Dynamic CpG island methylation landscape in oocytes and preimplantation embryos

Abstract

Elucidating how and to what extent CpG islands (CGIs) are methylated in germ cells is essential to understand genomic imprinting and epigenetic reprogramming. Here we present, to our knowledge, the first integrated epigenomic analysis of mammalian oocytes, identifying over a thousand CGIs methylated in mature oocytes. We show that these CGIs depend on DNMT3A and DNMT3L but are not distinct at the sequence level, including in CpG periodicity. They are preferentially located within active transcription units and are relatively depleted in H3K4me3, supporting a general transcription-dependent mechanism of methylation. Very few methylated CGIs are fully protected from post-fertilization reprogramming but, notably, the majority show incomplete demethylation in embryonic day (E) 3.5 blastocysts. Our study shows that CGI methylation in gametes is not entirely related to genomic imprinting but is a strong factor in determining methylation status in preimplantation embryos, suggesting a need to reassess mechanisms of post-fertilization demethylation.
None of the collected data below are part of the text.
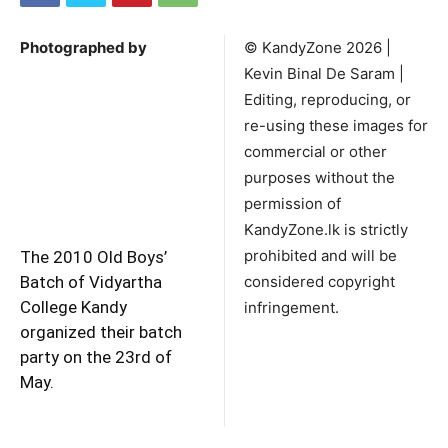
Photographed by
©️ KandyZone 2026 |
Kevin Binal De Saram |
Editing, reproducing, or
re-using these images for
commercial or other
purposes without the
permission of
KandyZone.lk is strictly
prohibited and will be
The 2010 Old Boys’
Batch of Vidyartha
considered copyright
College Kandy
infringement.
organized their batch
party on the 23rd of
May.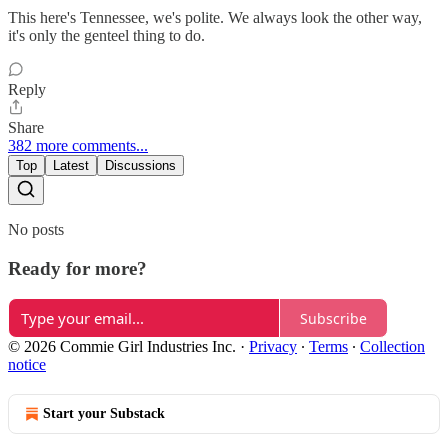
This here's Tennessee, we's polite. We always look the other way,
it's only the genteel thing to do.
Reply
Share
382 more comments...
Top
Latest
Discussions
No posts
Ready for more?
Subscribe
© 2026 Commie Girl Industries Inc.
·
Privacy
∙
Terms
∙
Collection
notice
Start your Substack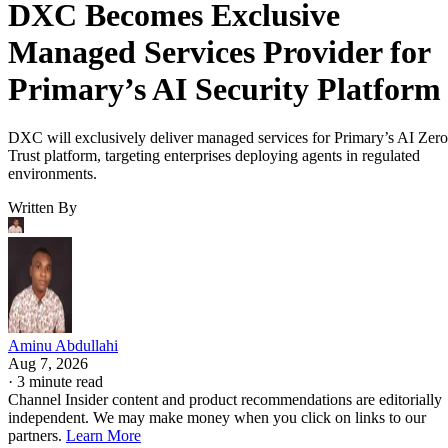
DXC Becomes Exclusive
Managed Services Provider for
Primary’s AI Security Platform
DXC will exclusively deliver managed services for Primary’s AI Zero
Trust platform, targeting enterprises deploying agents in regulated
environments.
Written By
Aminu Abdullahi
Aug 7, 2026
·
3 minute read
Channel Insider content and product recommendations are editorially
independent. We may make money when you click on links to our
partners.
Learn More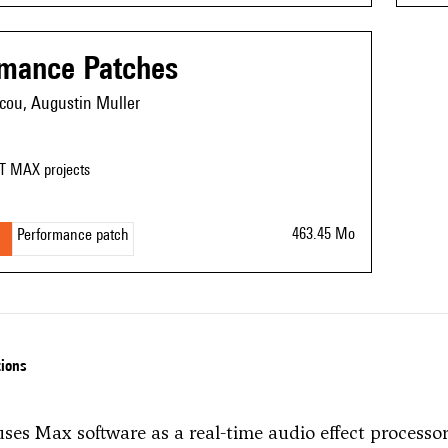
rmance Patches
cou, Augustin Muller
T MAX projects
463.45 Mo
Performance patch
tions
uses Max software as a real-time audio effect processo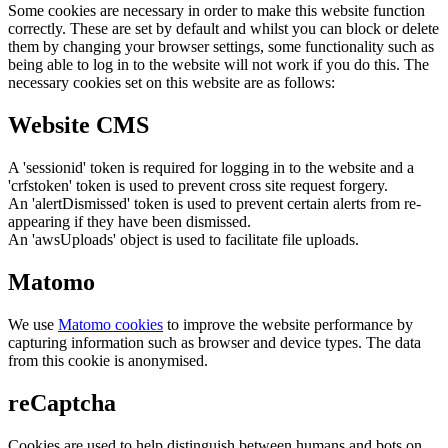
Some cookies are necessary in order to make this website function
correctly. These are set by default and whilst you can block or delete
them by changing your browser settings, some functionality such as
being able to log in to the website will not work if you do this. The
necessary cookies set on this website are as follows:
Website CMS
A 'sessionid' token is required for logging in to the website and a
'crfstoken' token is used to prevent cross site request forgery.
An 'alertDismissed' token is used to prevent certain alerts from re-
appearing if they have been dismissed.
An 'awsUploads' object is used to facilitate file uploads.
Matomo
We use
Matomo cookies
to improve the website performance by
capturing information such as browser and device types. The data
from this cookie is anonymised.
reCaptcha
Cookies are used to help distinguish between humans and bots on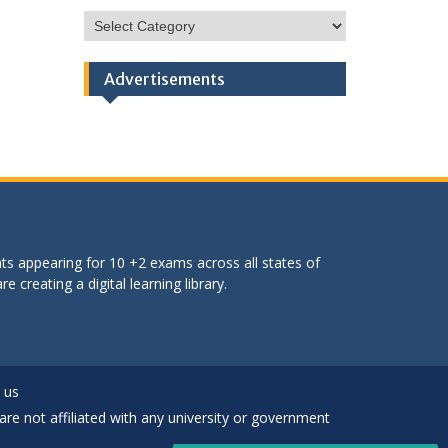
HSC
Categories
Advertisements
ts appearing for 10 +2 exams across all states of
 creating a digital learning library.
 us
are not affiliated with any university or government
Figure 1. DNA methylation landscape in oocytes and sperm determined by RRBS

a-b, Distribution of CpG methylation levels across the genome (a, left), within CGIs (a, right), and CGI methylation (b), in immature (d5), mature (GV and MII) oocytes and sperm (***: p<0.001, χ² test). The number of CpGs and CGIs analysed is indicated in Suppl. Fig 1b. c, Chromosome distribution of the 1062 CGIs methylated in oocytes and 185 CGIs methylated in sperm (100 CGIs in both). d, CpG methylation levels (percentage of all cytosines called methylated) at the Dnmt3b and Dnmt1s promoter CGIs in GV oocytes. The grey vertical lines represent the sequencing read depth of individual cytosines; below, percentage methylation of the corresponding CpGs is represented by coloured vertical lines.

Figure 2. Mechanism of DNA methylation establishment in oocytes

a, Distribution of CpG methylation levels across the genome in Dnmt3a−/− and Dnmt3L−/− oocytes and their wild-type counterparts (+/+); the number of CpGs analysed is indicated in Suppl. Fig 1b (***: p<0.001, χ² test). b-c, Methylation levels of CGIs in Dnmt3a−/− and Dnmt3L−/− oocytes; only those CGIs for which methylation was ≥75% in the corresponding wild-type oocytes are displayed. d, Overall correlation between H3K4me3 enrichment determined in d15 oocytes by ChIP-seq and methylation status of CGIs (all CGIs irrespective of genomic location; ***: p<0.001, Mann-Whitney U test).

Figure 3. Biological significance and fate of CGI methylation in oocytes

a, mRNA expression levels in d10 and GV oocytes of the genes associated with methylated CGIs, either promoter (red, n=410) or intragenic (blue, n=555). b, Methylation levels in blastocysts of the CGIs identified as methylated in mature oocytes; twelve known germline DMRs with informative coverage are displayed in red (range 45.2%-58.7%). c, Range of methylation in blastocysts of the CGIs methylated specifically in oocytes (n=803) or sperm (n=51), methylated in both oocytes and sperm (n=86) and unmethylated in gametes (n=11512). d, Bisulphite sequencing in GV oocytes, sperm and C57BL/6JxCAST/Ei hybrid E3.5 blastocysts of the Syt2 CGI. Bisulphite sequence profiles from the maternal (mat) and paternal (pat) alleles in blastocysts were discriminated by polymorphisms between C57BL/6J and CAST/Ei. Open circles represent unmethylated CpGs and filled circles methylated CpGs.